Text data extracted from pages:
------------------------
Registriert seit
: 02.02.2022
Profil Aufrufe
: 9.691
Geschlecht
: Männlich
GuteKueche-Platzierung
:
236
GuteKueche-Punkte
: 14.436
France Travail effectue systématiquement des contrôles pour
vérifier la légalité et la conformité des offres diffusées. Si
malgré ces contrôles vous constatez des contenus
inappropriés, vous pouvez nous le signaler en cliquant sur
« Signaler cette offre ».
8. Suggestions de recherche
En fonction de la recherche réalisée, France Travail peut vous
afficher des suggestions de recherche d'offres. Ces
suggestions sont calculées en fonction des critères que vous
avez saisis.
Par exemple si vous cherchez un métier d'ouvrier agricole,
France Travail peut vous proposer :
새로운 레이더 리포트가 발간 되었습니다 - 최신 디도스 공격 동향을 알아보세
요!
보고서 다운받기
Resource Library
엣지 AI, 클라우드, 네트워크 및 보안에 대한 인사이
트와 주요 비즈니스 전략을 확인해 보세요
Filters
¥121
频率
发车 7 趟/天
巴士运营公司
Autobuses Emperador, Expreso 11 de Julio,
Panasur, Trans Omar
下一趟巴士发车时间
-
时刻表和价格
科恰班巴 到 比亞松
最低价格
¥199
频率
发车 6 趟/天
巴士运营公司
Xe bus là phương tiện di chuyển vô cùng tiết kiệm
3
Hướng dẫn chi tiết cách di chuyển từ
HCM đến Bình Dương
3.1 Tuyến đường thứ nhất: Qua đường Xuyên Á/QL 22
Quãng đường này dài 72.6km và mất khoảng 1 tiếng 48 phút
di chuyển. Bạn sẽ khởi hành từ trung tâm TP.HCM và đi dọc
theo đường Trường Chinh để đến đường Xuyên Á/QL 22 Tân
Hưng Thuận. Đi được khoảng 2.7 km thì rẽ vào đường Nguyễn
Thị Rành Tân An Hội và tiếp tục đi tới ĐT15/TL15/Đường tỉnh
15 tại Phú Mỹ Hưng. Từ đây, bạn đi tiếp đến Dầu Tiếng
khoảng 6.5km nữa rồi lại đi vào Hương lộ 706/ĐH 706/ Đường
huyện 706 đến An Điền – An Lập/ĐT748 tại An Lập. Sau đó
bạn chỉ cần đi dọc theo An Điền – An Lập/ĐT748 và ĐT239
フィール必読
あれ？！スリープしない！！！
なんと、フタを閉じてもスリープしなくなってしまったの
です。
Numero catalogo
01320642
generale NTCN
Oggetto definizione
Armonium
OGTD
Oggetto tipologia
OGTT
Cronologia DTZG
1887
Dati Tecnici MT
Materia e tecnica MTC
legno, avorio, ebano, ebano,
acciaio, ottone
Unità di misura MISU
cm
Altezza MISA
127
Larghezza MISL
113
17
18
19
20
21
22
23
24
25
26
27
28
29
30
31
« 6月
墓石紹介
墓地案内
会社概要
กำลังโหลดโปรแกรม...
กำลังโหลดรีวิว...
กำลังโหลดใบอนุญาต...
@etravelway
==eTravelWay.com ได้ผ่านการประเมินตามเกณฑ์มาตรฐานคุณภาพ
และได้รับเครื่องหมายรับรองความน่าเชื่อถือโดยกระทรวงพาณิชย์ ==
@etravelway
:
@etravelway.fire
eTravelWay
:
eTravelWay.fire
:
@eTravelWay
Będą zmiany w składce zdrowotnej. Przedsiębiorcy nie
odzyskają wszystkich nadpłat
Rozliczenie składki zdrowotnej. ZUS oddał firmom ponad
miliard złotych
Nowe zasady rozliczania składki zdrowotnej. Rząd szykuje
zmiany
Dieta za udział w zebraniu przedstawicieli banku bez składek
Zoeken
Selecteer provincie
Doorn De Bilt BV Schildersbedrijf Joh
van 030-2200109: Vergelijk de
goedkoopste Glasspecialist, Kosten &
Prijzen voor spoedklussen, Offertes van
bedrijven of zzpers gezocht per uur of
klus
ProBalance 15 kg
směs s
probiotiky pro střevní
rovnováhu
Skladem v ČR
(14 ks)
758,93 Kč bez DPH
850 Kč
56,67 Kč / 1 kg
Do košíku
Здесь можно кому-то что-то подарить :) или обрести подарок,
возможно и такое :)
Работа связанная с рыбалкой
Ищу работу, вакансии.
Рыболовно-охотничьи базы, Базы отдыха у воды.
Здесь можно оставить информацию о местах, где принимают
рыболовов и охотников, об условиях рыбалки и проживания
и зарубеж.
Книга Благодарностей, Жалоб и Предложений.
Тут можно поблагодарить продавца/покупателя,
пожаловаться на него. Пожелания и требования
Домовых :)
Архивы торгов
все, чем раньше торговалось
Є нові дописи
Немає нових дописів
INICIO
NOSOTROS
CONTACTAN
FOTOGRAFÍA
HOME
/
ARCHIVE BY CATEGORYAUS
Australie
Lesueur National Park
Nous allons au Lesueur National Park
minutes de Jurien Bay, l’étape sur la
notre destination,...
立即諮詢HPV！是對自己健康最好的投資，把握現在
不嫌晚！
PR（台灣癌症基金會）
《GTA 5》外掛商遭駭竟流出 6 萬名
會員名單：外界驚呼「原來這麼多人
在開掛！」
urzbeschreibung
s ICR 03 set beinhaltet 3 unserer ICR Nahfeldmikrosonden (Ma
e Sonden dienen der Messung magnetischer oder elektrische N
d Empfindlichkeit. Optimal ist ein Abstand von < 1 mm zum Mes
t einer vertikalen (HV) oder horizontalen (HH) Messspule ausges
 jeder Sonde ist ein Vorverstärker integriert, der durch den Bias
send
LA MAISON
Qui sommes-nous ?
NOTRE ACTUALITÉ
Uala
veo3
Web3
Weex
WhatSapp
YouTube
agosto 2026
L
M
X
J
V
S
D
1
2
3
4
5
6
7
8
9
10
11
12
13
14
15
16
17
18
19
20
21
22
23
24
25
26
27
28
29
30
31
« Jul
------------------------
Instruction: Please gather every line of the material above that contains the word "recherche".

Expected output:
8. Suggestions de recherche
En fonction de la recherche réalisée, France Travail peut vous
afficher des suggestions de recherche d'offres. Ces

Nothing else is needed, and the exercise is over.